The Holocaust was the state-sponsored, systematic persecution and murder of Jews by Nazi Germany and its collaborators between 1933 and 1945. A continent-wide genocide, it destroyed not only individuals and families but also communities and cultures that had developed over centuries. The Holocaust occurred in the context of Nazi-led persecution and murder that targeted many additional groups. Sessions and activities should always help learners to advance their knowledge about this unprecedented destruction and preserve the memory of persecuted and murdered individuals and groups. Educators and learners should be encouraged and empowered to reflect upon the moral, political and social questions raised by the Holocaust and their relevance today.
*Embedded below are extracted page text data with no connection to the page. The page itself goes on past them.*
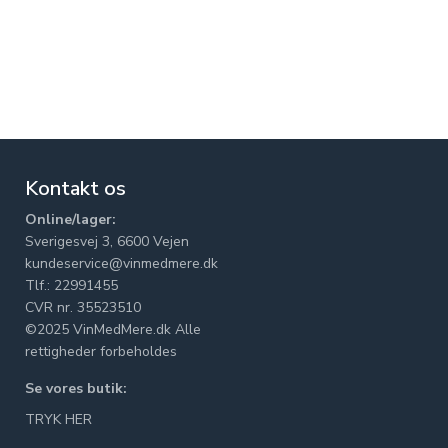
Kontakt os
Online/lager:
Sverigesvej 3, 6600 Vejen
kundeservice@vinmedmere.dk
Tlf.: 22991455
CVR nr. 35523510
©2025 VinMedMere.dk Alle
rettigheder forbeholdes
Se vores butik:
TRYK HER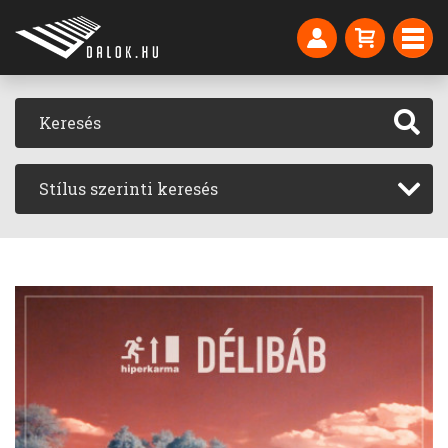
Stílus szerinti keresés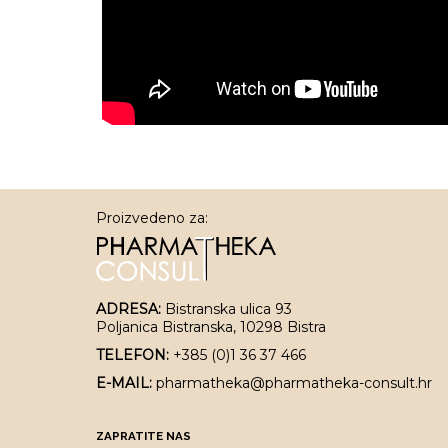
Proizvedeno za:
ADRESA:
Bistranska ulica 93
Poljanica Bistranska, 10298 Bistra
TELEFON:
+385 (0)1 36 37 466
E-MAIL:
pharmatheka@pharmatheka-consult.hr
ZAPRATITE NAS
Benefiting from the expertise of delegates from more than 30 member countries, the IHRA Recommendations for Teaching and Learning about the Holocaust are intended to provide a basis for policymakers, practitioners, and educators that will help them:
- Develop knowledge of the Holocaust, ensuring accuracy in individual understanding and knowledge and raising awareness about the possible consequences of antisemitism;
- Create engaging teaching environments for learning about the Holocaust;
- Promote critical and reflective thinking about the Holocaust including the ability to counter Holocaust denial and distortion;
- Contribute to Human Rights and genocide prevention education.
Why teach about the Holocaust?
In addition to equipping learners with knowledge about an event that fundamentally challenged human values, teaching and learning about the Holocaust gives learners the opportunity to understand some of the mechanisms and processes that lead to genocide and the choices people made to accelerate, accept or resist the process of persecution and murder, acknowledging that these choices were sometimes made under extreme circumstances. The “Why teach about the Holocaust” section articulates a number of these deeper understandings. Educational stakeholders can use these to frame the study of this past event with consideration about how it shapes the present. Teaching and learning about the Holocaust provides an essential opportunity to inspire critical thinking, societal awareness, and personal growth.
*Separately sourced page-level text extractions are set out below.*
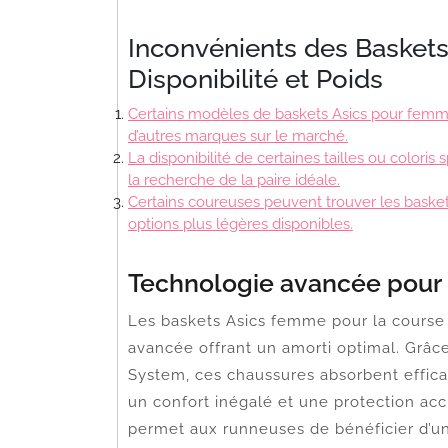
Inconvénients des Baskets
Disponibilité et Poids
Certains modèles de baskets Asics pour femme
d’autres marques sur le marché.
La disponibilité de certaines tailles ou coloris 
la recherche de la paire idéale.
Certains coureuses peuvent trouver les basket
options plus légères disponibles.
Technologie avancée pour 
Les baskets Asics femme pour la course 
avancée offrant un amorti optimal. Grâce
System, ces chaussures absorbent effica
un confort inégalé et une protection acc
permet aux runneuses de bénéficier d’u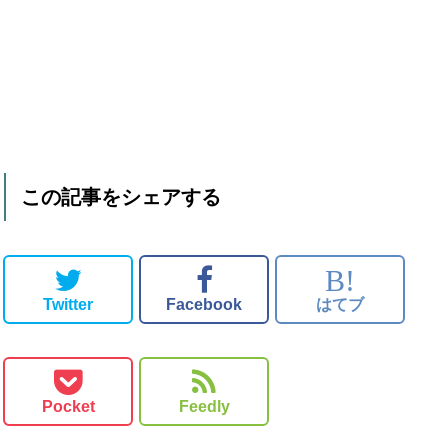
この記事をシェアする
B!
Twitter
Facebook
はてブ
Pocket
Feedly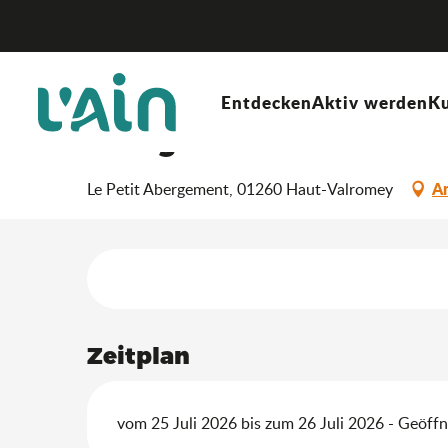
Aller
Startseite
Aufenthalt
Wo ausgehen?
Agenda & N
au
contenu
principal
Course de côte moto – C
Entdecken
Aktiv werden
Ku
Abergement
An
Le Petit Abergement, 01260 Haut-Valromey
Leistungensmöglich
Zeitplan
vom 25 Juli 2026 bis zum 26 Juli 2026 - Geöffn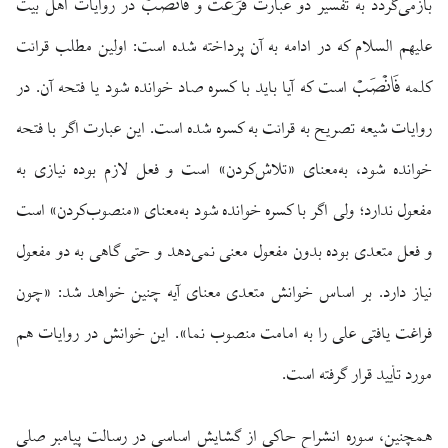
فَرَغْتَ
فَانْصَبْ
بازمی‌گردد به تفسیر دو عبارت
و
در روایات اهل بیت
علیهم السلام که در ادامه به آن پرداخته شده است: اولین مطلب قرائت
فَانْصَبْ
کلمه
است که آیا باید با کسره صاد خوانده شود یا فتحه آن. در
روایات شیعه تصریح به قرائت به کسره شده است. این عبارت اگر با فتحه
خوانده شود، به‌معنای «تلاش‌کردن» است و فعل لازم بوده نیازی به
مفعول ندارد؛ ولی اگر با کسره خوانده شود به‌معنای «منصوب‌کردن» است
و فعل متعدی بوده بدون مفعول معنی نمی‌دهد و حتی گاهی به دو مفعول
نیاز دارد. بر اساس خوانش متعدی معنای آیه چنین خواهد شد: «چون
فراغت یافتی علی را به امامت منصوب نما». این خوانش در روایات هم
مورد تأیید قرار گرفته است.
همچنین، سوره انشراح حاکی از گشایش اساسی در رسالت پیامبر صلی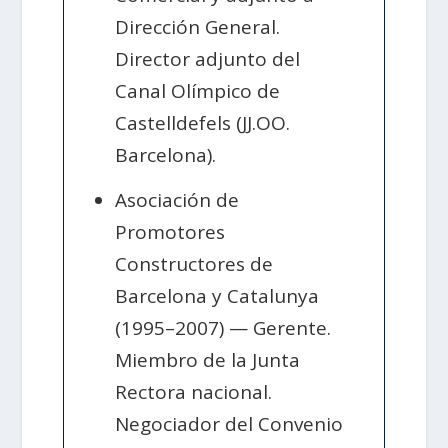
Dirección General.
Director adjunto del
Canal Olímpico de
Castelldefels (JJ.OO.
Barcelona).
Asociación de
Promotores
Constructores de
Barcelona y Catalunya
(1995–2007) — Gerente.
Miembro de la Junta
Rectora nacional.
Negociador del Convenio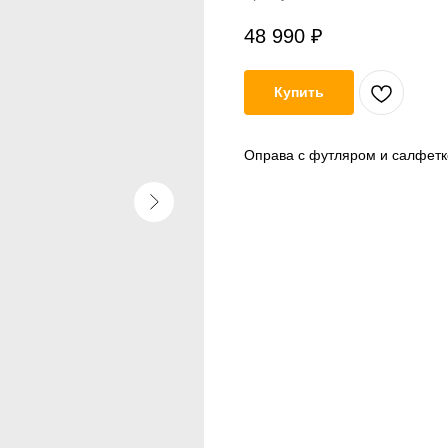
48 990
₽
Купить
Оправа с футляром и салфетк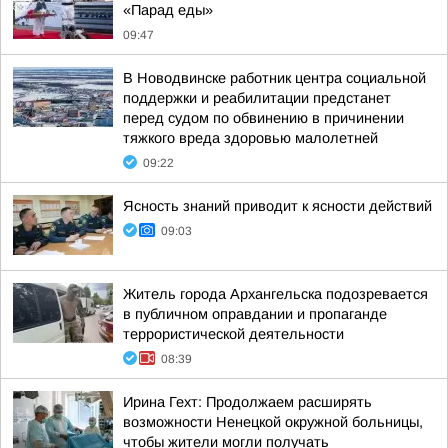
«Парад еды»
09:47
В Новодвинске работник центра социальной
поддержки и реабилитации предстанет
перед судом по обвинению в причинении
тяжкого вреда здоровью малолетней
09:22
Ясность знаний приводит к ясности действий
09:03
Житель города Архангельска подозревается
в публичном оправдании и пропаганде
террористической деятельности
08:39
Ирина Гехт: Продолжаем расширять
возможности Ненецкой окружной больницы,
чтобы жители могли получать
What to Teach about the Holocaust?
The Recommendations aim to deepen the understanding of the Holocaust by asking crucial questions concerning the historical context of the Holocaust, its scope and scale and why and how it happened. The section presents a series of critical questions that educators can use to frame their examination of the Holocaust. Four essential questions are suggested:
- What were the historical conditions and key stages in the process of this genocide?
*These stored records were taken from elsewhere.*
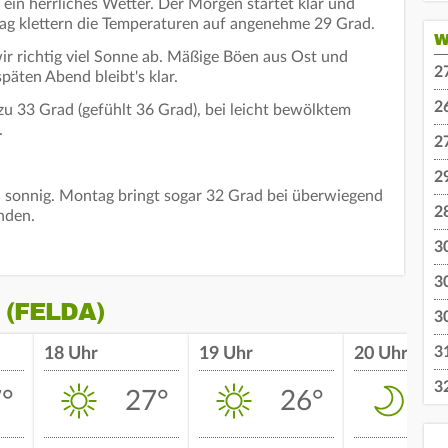
 ein herrliches Wetter. Der Morgen startet klar und
ag klettern die Temperaturen auf angenehme 29 Grad.
W
 richtig viel Sonne ab. Mäßige Böen aus Ost und
2
päten Abend bleibt's klar.
2
u 33 Grad (gefühlt 36 Grad), bei leicht bewölktem
.
2
2
 sonnig. Montag bringt sogar 32 Grad bei überwiegend
2
nden.
3
3
(FELDA)
3
3
18 Uhr
19 Uhr
20 Uhr
3
°
27°
26°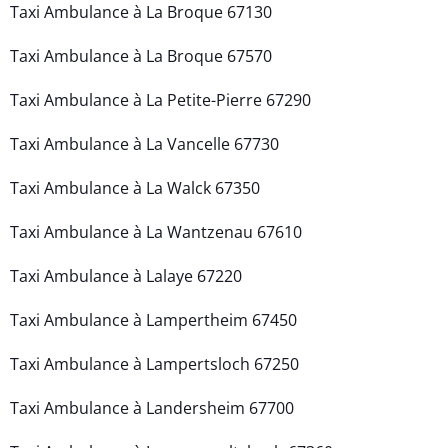
Taxi Ambulance à La Broque 67130
Taxi Ambulance à La Broque 67570
Taxi Ambulance à La Petite-Pierre 67290
Taxi Ambulance à La Vancelle 67730
Taxi Ambulance à La Walck 67350
Taxi Ambulance à La Wantzenau 67610
Taxi Ambulance à Lalaye 67220
Taxi Ambulance à Lampertheim 67450
Taxi Ambulance à Lampertsloch 67250
Taxi Ambulance à Landersheim 67700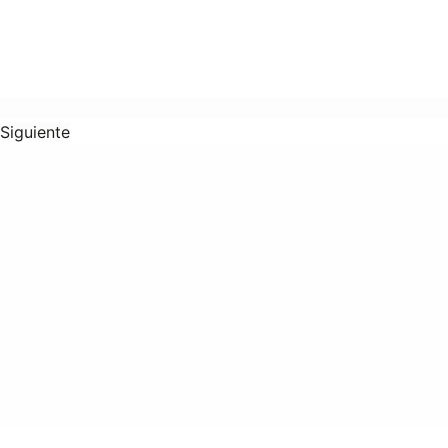
Siguiente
- Why and how did people participate or become complicit in these crimes?
- How did Jews respond to persecution and mass murder?
- Why and how did some people resist these crimes?
More detailed questions are offered to help learners explore how and why the Holocaust happened through a variety of perspectives. Questions prompt examination of conditions and behaviors before, during, and after the Second World War. They encourage study of the relations between the Holocaust and other mass atrocities committed by the Nazis and their collaborators, such as the genocide against the Roma and Sinti. They encourage educators to explore who was responsible and complicit and what motivated the behavior of perpetrators, collaborators, bystanders, and rescuers. They emphasize the great variety of responses by the victims. They also suggest discussing the relevance of the history of the Holocaust for contemporary questions such as the policy towards refugees, the consequences of human rights violations not only for the concerned individuals, but for societies as a whole, and the efforts for genocide prevention.
How to Teach about the Holocaust?
Above all, educators should be confident that the Holocaust can be taught effectively and successfully with careful preparation and appropriate materials. The section “How to teach about the Holocaust” discusses possibilities and challenges for teaching and learning about the Holocaust by presenting practical approaches and methods to apply in both formal and informal educational settings. The importance of accuracy and precision with regard to historical facts, historical comparisons, and use of language is emphasized. The section encourages the use of learner-centered approaches that support critical thinking and reflection. Attention is paid to the importance of carefully selecting primary and secondary sources appropriate for the learners which make clear the individuality and agency of historical actors. The section also discusses the importance of including a nuanced historical context and avoiding ahistorical comparisons when exploring the Holocaust in the context of other fields such as genocide prevention and human rights.